ERIC Number: ED453324
Record Type: RIE
Publication Date: 2001-May-23
Understanding Differences in Black and White Child Poverty Rates. A Report of the Heritage Center for Data Analysis.
Rector, Robert; Johnson, Kirk A.; Fagan, Patrick F.
This study uses National Longitudinal Survey of Youth (NLSY) data to analyze differences in black and white child poverty. The NLSY documents family income and underlying conditions such as employment, educational attainment, welfare use, and marriage or divorce. This analysis examines: time in poverty, time on welfare, time in a single parent home, mother's math and verbal skill level, number of children born to the child's mother, mother's age at first birth, regional variables, rural residence, and racial group. Results indicate that welfare dependence and single parenthood are the major underlying factors producing child poverty. Increases in time on welfare, time in a single parent family, and number of siblings lead to increases in a child's time in poverty. Increases in a mother's math and verbal skills lead to decreases in a child's time in poverty. Race per se is not a significant factor in directly increasing child poverty. Black children have the same poverty rate as white children who are raised in similar circumstances. However, black children are more likely to be poor than white children primarily because they are more likely to live in single parent homes and be on welfare. Technical specifications are appended. (SM)
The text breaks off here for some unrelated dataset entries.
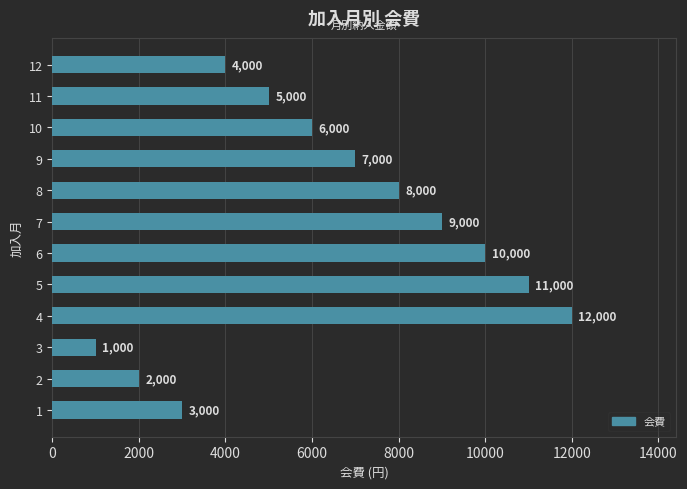

What is the maximum value shown in the chart?

12000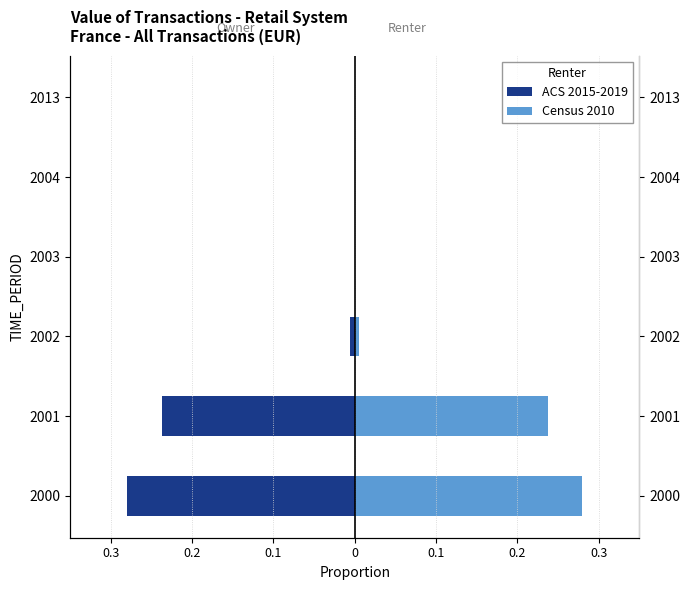

What is the difference between the maximum and minimum values in the ACS 2015-2019 series?

0.3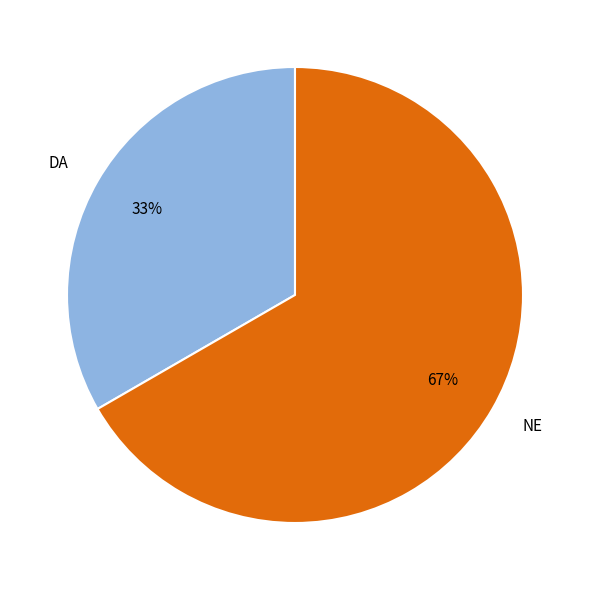

Count the number of slices in the pie.

2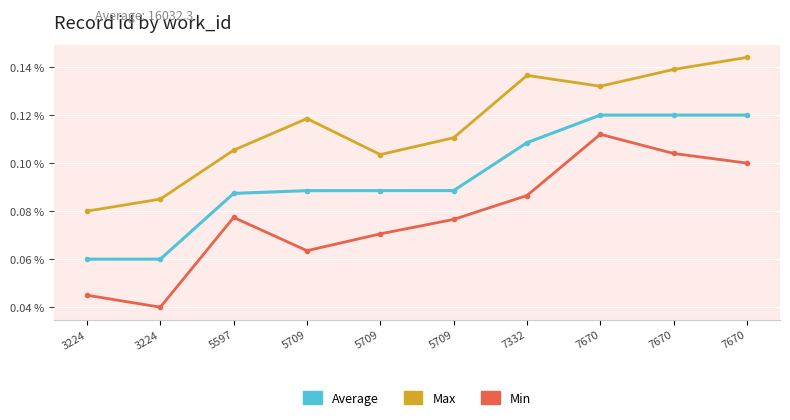

At which label does Min reach its peak?

7670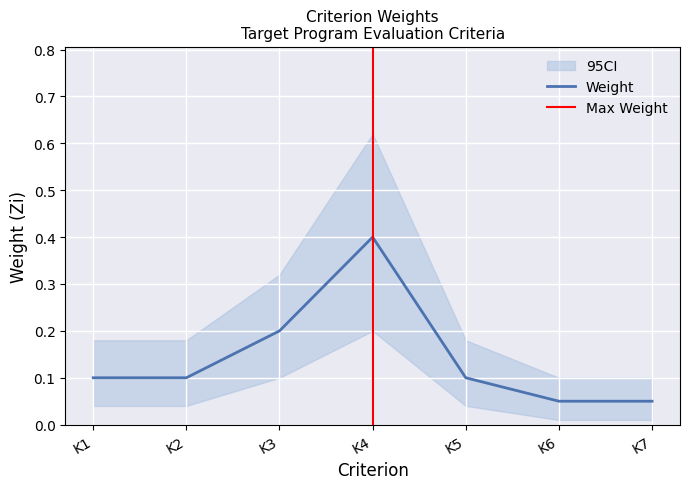

What value does the data have at K1?

0.1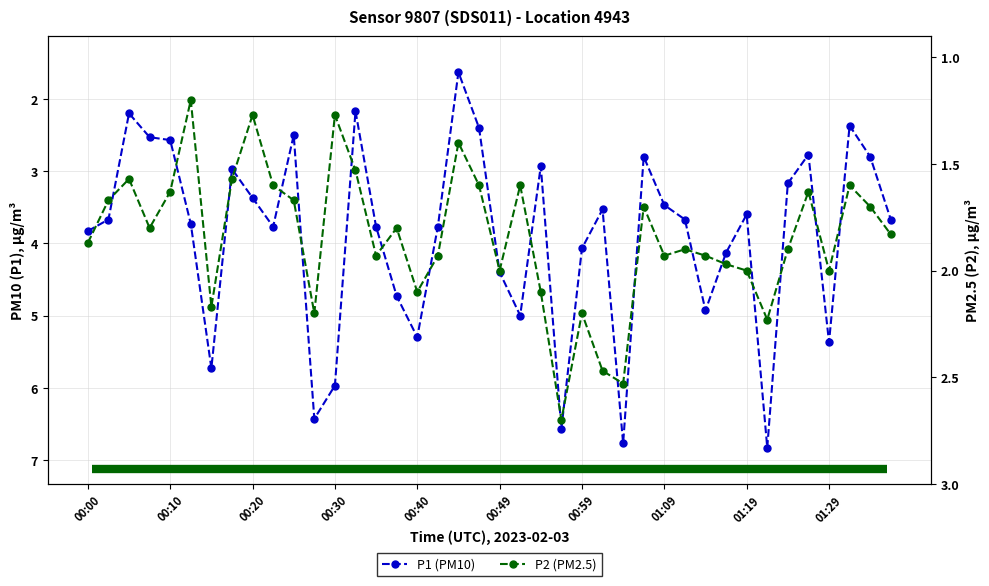

Which series changed the most between 26 and 33?

P2 (PM2.5)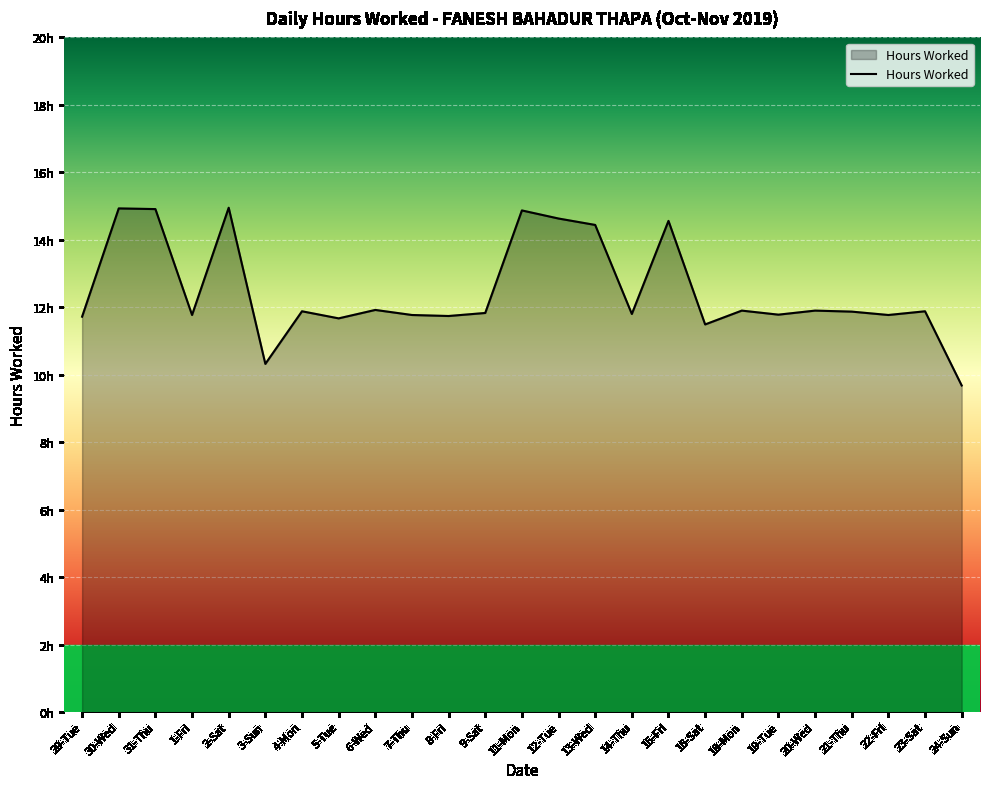

What is the sum of all values?

312.0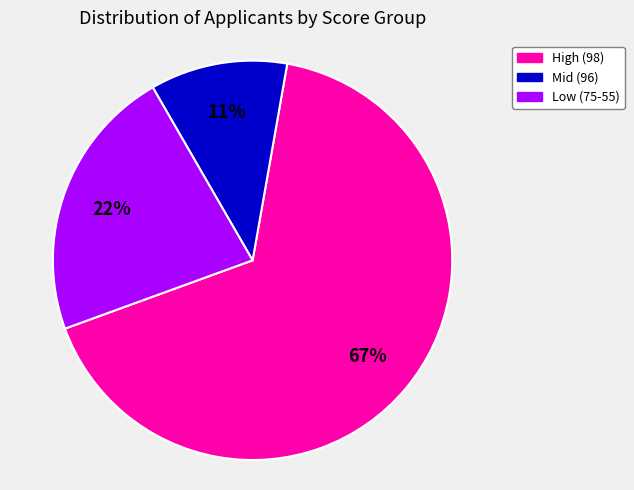

Does any single category account for the majority?

Yes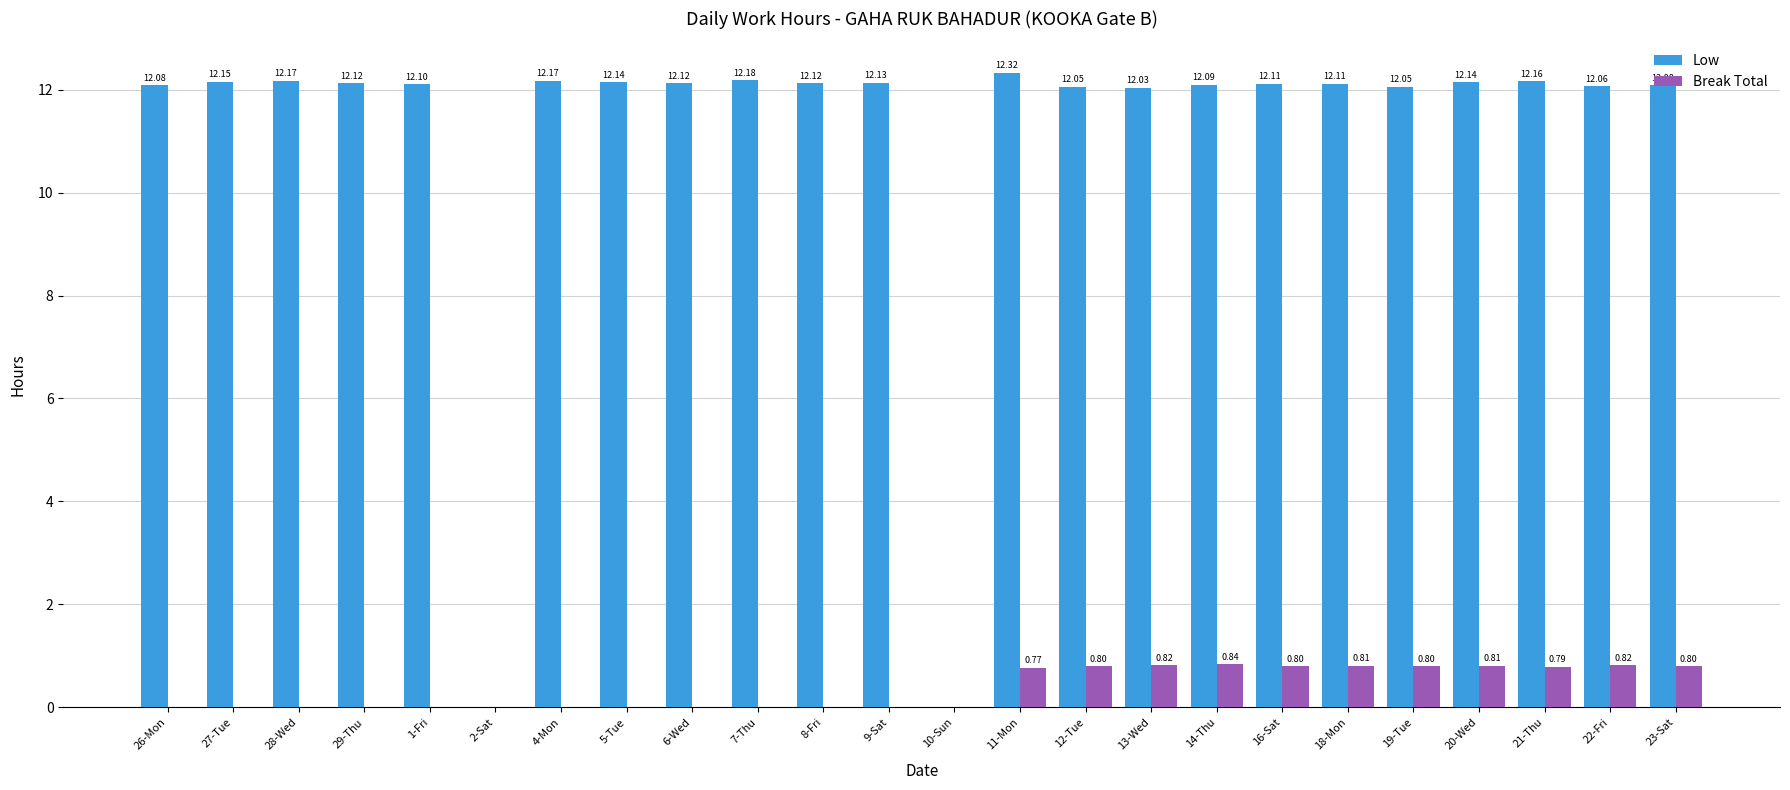

What is the average value of the Break Total series?

0.4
Descriptors: Blacks, Educational Attainment, Low Income Groups, Mothers, One Parent Family, Place of Residence, Poverty, Racial Differences, Racial Discrimination, Welfare Recipients, Whites
Heritage Foundation, 214 Massachusetts Avenue, N.E., Washington, DC 20002-4999. Tel: 202-546-4400; Web site: http://www.heritage.org.
Publication Type: Numerical/Quantitative Data; Reports - Evaluative
Education Level: N/A
Authoring Institution: Heritage Foundation, Washington, DC. Center for Data Analysis.